## [DATA IN THIS EXERCISE]
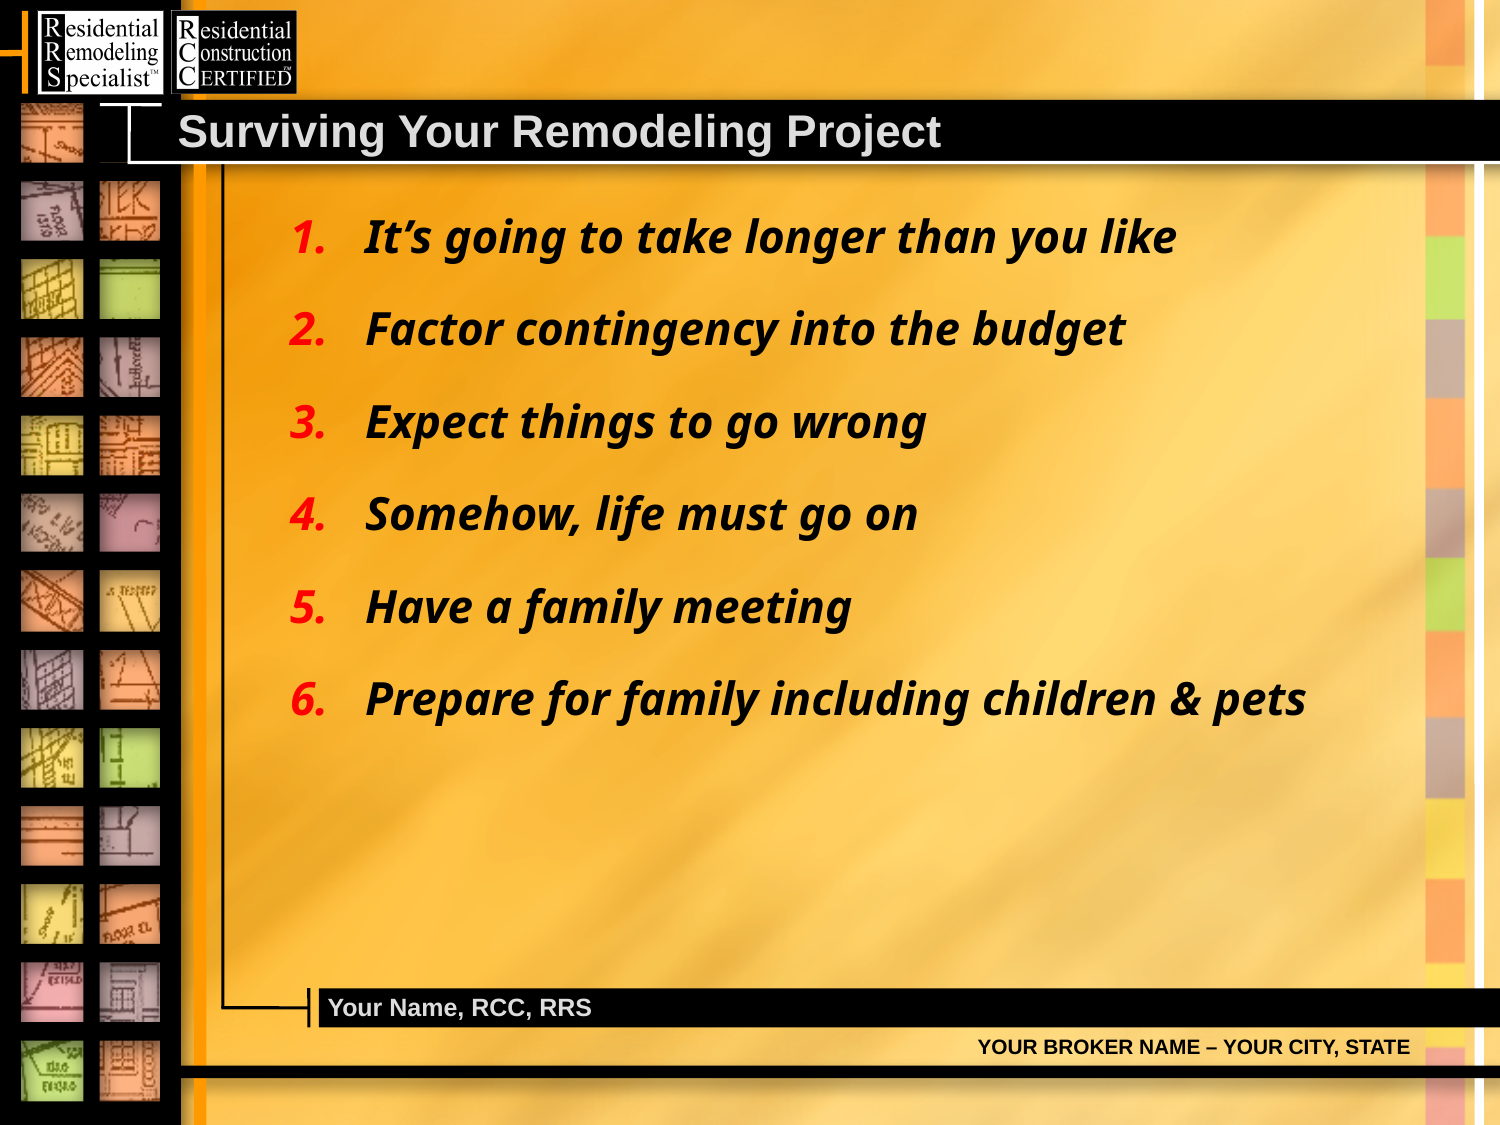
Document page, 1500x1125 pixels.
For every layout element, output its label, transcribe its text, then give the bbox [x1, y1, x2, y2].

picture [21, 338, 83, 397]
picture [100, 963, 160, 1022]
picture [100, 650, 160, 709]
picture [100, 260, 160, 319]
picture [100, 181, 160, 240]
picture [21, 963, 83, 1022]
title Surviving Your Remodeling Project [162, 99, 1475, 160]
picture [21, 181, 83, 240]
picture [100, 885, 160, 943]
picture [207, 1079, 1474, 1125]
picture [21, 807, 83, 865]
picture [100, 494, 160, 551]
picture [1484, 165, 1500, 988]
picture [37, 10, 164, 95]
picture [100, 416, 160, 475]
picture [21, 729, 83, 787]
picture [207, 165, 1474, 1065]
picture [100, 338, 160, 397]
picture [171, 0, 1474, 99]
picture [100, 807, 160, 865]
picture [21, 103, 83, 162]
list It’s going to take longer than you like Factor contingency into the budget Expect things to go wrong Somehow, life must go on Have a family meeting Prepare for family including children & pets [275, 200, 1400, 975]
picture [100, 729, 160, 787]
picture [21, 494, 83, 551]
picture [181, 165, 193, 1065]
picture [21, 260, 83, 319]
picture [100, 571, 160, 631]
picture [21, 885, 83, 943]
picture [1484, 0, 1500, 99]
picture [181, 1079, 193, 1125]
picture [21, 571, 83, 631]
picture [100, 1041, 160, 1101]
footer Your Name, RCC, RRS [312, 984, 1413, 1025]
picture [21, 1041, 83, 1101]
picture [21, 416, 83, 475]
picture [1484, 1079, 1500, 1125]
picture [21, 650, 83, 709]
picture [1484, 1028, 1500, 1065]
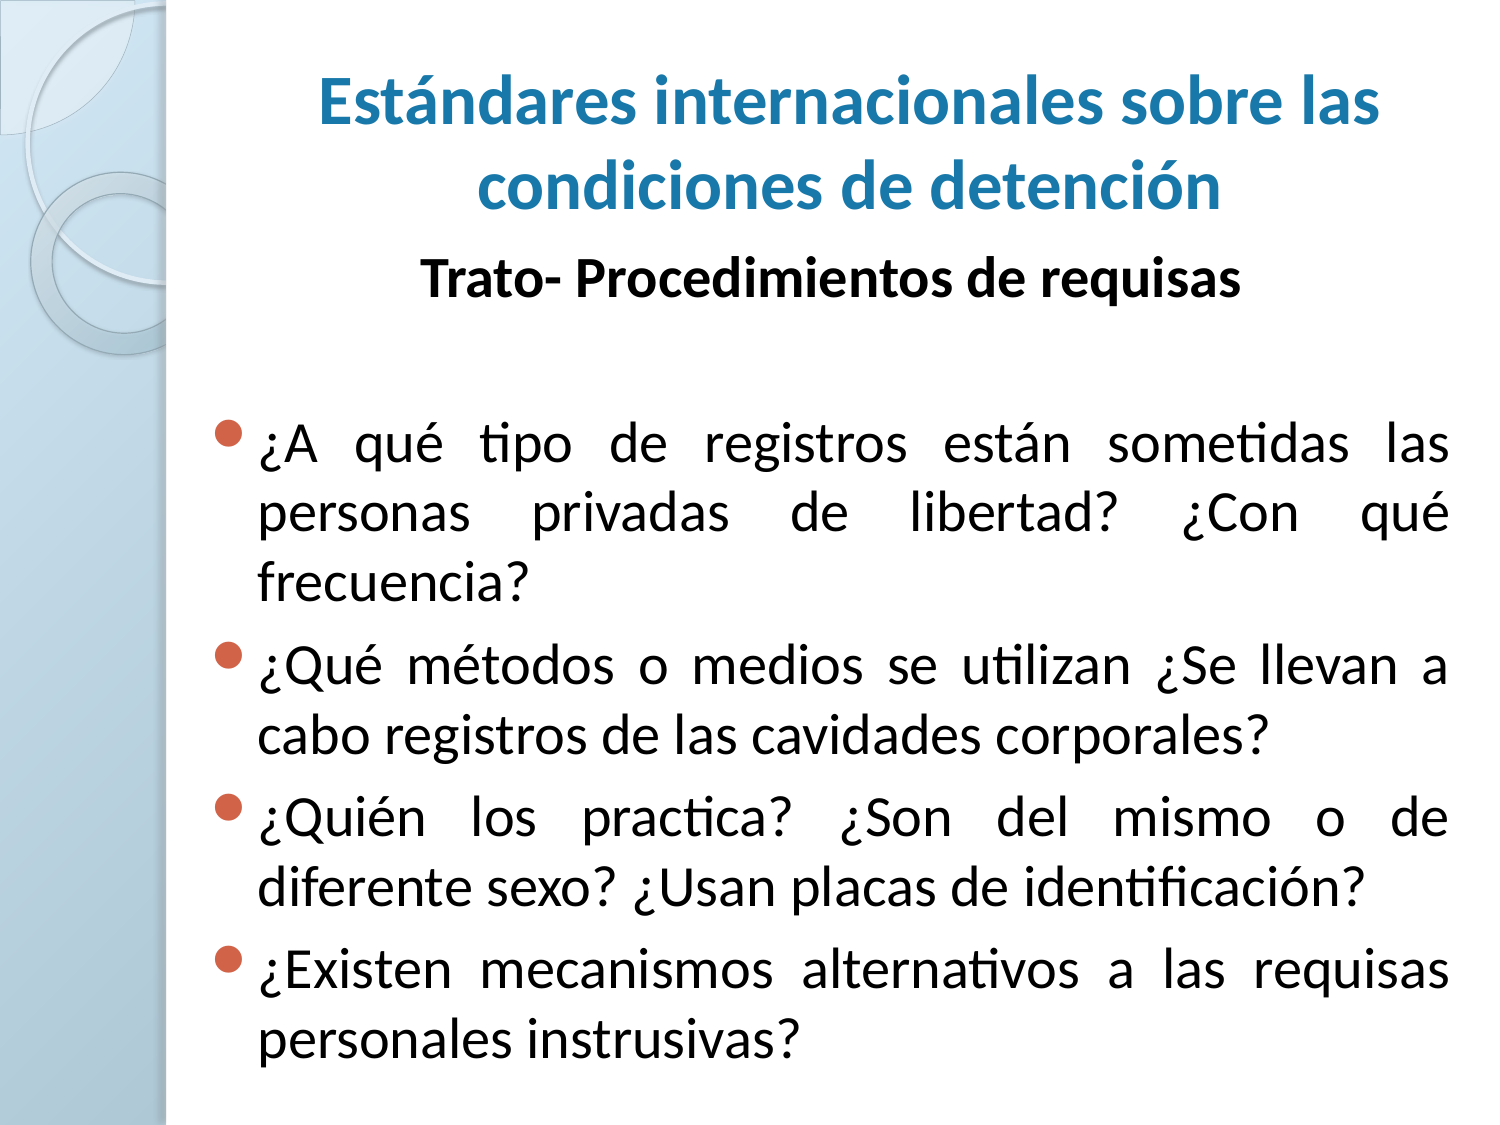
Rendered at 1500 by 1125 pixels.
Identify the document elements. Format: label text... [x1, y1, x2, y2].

## [JOB ITEM]
When a picture appears among the entries, skip it; transcribe everything else exactly.

## [WRITTEN RESPONSE]
Document page, 1500x1125 pixels.
For every layout element, output its label, transcribe its text, then give the bbox [x1, y1, x2, y2].

picture [21, 338, 83, 397]
picture [100, 963, 160, 1022]
picture [100, 650, 160, 709]
picture [100, 260, 160, 319]
picture [100, 181, 160, 240]
picture [21, 963, 83, 1022]
title Surviving Your Remodeling Project [162, 99, 1475, 160]
picture [21, 181, 83, 240]
picture [100, 885, 160, 943]
picture [207, 1079, 1474, 1125]
picture [21, 807, 83, 865]
picture [100, 494, 160, 551]
picture [1484, 165, 1500, 988]
picture [37, 10, 164, 95]
picture [100, 416, 160, 475]
picture [21, 729, 83, 787]
picture [207, 165, 1474, 1065]
picture [100, 338, 160, 397]
picture [171, 0, 1474, 99]
picture [100, 807, 160, 865]
picture [21, 103, 83, 162]
list It’s going to take longer than you like Factor contingency into the budget Expect things to go wrong Somehow, life must go on Have a family meeting Prepare for family including children & pets [275, 200, 1400, 975]
picture [100, 729, 160, 787]
picture [21, 494, 83, 551]
picture [181, 165, 193, 1065]
picture [21, 260, 83, 319]
picture [100, 571, 160, 631]
picture [21, 885, 83, 943]
picture [1484, 0, 1500, 99]
picture [181, 1079, 193, 1125]
picture [21, 571, 83, 631]
picture [100, 1041, 160, 1101]
footer Your Name, RCC, RRS [312, 984, 1413, 1025]
picture [21, 1041, 83, 1101]
picture [21, 416, 83, 475]
picture [1484, 1079, 1500, 1125]
picture [21, 650, 83, 709]
picture [1484, 1028, 1500, 1065]
Rendered at 1500 by 1125 pixels.
Identify the document elements. Format: label text... [x1, y1, x2, y2].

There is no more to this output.